- **Instructions to follow**
Return the records below exactly; pictures stay out.

- **Given data**
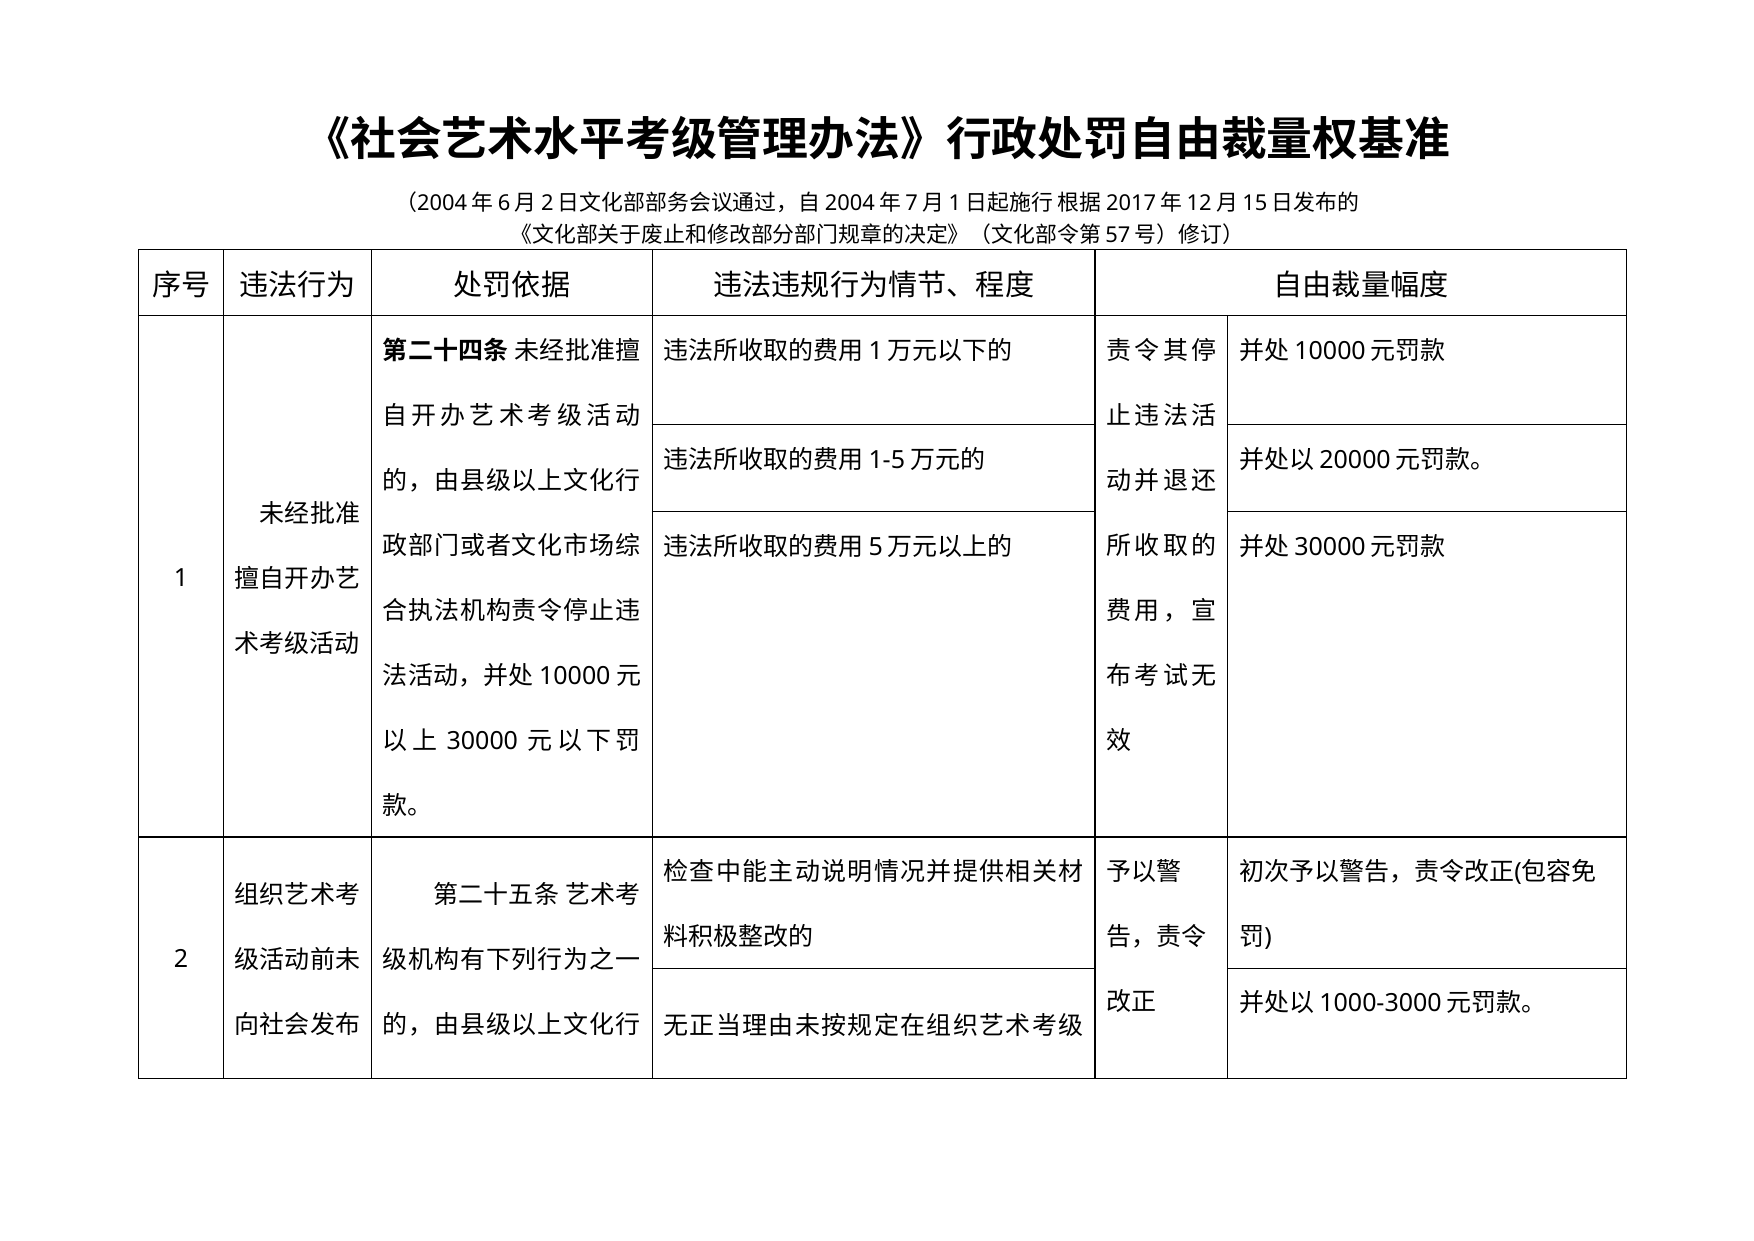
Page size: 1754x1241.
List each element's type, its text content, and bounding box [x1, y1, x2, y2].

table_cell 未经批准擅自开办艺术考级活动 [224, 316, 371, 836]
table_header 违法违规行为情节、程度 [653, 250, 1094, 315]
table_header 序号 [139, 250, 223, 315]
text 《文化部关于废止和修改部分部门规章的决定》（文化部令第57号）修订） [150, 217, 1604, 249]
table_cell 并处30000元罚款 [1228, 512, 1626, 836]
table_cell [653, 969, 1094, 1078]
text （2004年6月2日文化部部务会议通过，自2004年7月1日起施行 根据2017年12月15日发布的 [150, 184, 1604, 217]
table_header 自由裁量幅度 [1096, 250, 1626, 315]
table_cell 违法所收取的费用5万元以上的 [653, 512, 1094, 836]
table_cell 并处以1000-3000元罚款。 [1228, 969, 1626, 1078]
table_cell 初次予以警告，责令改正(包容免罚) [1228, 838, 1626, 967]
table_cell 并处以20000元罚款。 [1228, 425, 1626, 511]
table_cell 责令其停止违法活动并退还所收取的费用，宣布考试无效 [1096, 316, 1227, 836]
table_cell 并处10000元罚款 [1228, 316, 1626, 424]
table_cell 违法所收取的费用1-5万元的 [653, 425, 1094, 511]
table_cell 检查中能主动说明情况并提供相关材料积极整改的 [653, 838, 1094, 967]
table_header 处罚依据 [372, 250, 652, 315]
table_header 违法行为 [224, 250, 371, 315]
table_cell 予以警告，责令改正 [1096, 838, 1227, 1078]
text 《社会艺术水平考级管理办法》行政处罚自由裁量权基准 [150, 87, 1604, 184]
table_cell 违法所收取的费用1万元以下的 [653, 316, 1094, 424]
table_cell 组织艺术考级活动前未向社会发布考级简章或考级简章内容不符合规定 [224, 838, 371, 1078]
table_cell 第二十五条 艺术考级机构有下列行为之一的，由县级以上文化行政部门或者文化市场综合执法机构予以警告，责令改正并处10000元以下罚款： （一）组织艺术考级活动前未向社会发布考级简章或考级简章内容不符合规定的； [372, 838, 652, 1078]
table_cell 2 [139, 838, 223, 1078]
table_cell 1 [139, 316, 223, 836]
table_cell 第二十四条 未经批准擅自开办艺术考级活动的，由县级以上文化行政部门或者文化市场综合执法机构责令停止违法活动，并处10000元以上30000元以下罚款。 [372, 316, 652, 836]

- **Task output**
Page size: 1754x1241.
List each element's type, its text content, and bounding box [x1, y1, x2, y2].

table_cell 未经批准擅自开办艺术考级活动 [224, 316, 371, 836]
table_header 违法违规行为情节、程度 [653, 250, 1094, 315]
table_header 序号 [139, 250, 223, 315]
text 《文化部关于废止和修改部分部门规章的决定》（文化部令第57号）修订） [150, 217, 1604, 249]
table_cell 并处30000元罚款 [1228, 512, 1626, 836]
table_cell [653, 969, 1094, 1078]
text （2004年6月2日文化部部务会议通过，自2004年7月1日起施行 根据2017年12月15日发布的 [150, 184, 1604, 217]
table_header 自由裁量幅度 [1096, 250, 1626, 315]
table_cell 违法所收取的费用5万元以上的 [653, 512, 1094, 836]
table_cell 并处以1000-3000元罚款。 [1228, 969, 1626, 1078]
table_cell 初次予以警告，责令改正(包容免罚) [1228, 838, 1626, 967]
table_cell 并处以20000元罚款。 [1228, 425, 1626, 511]
table_cell 责令其停止违法活动并退还所收取的费用，宣布考试无效 [1096, 316, 1227, 836]
table_cell 并处10000元罚款 [1228, 316, 1626, 424]
table_cell 违法所收取的费用1-5万元的 [653, 425, 1094, 511]
table_cell 检查中能主动说明情况并提供相关材料积极整改的 [653, 838, 1094, 967]
table_header 处罚依据 [372, 250, 652, 315]
table_header 违法行为 [224, 250, 371, 315]
table_cell 予以警告，责令改正 [1096, 838, 1227, 1078]
text 《社会艺术水平考级管理办法》行政处罚自由裁量权基准 [150, 87, 1604, 184]
table_cell 违法所收取的费用1万元以下的 [653, 316, 1094, 424]
table_cell 组织艺术考级活动前未向社会发布考级简章或考级简章内容不符合规定 [224, 838, 371, 1078]
table_cell 第二十五条 艺术考级机构有下列行为之一的，由县级以上文化行政部门或者文化市场综合执法机构予以警告，责令改正并处10000元以下罚款： （一）组织艺术考级活动前未向社会发布考级简章或考级简章内容不符合规定的； [372, 838, 652, 1078]
table_cell 2 [139, 838, 223, 1078]
table_cell 1 [139, 316, 223, 836]
table_cell 第二十四条 未经批准擅自开办艺术考级活动的，由县级以上文化行政部门或者文化市场综合执法机构责令停止违法活动，并处10000元以上30000元以下罚款。 [372, 316, 652, 836]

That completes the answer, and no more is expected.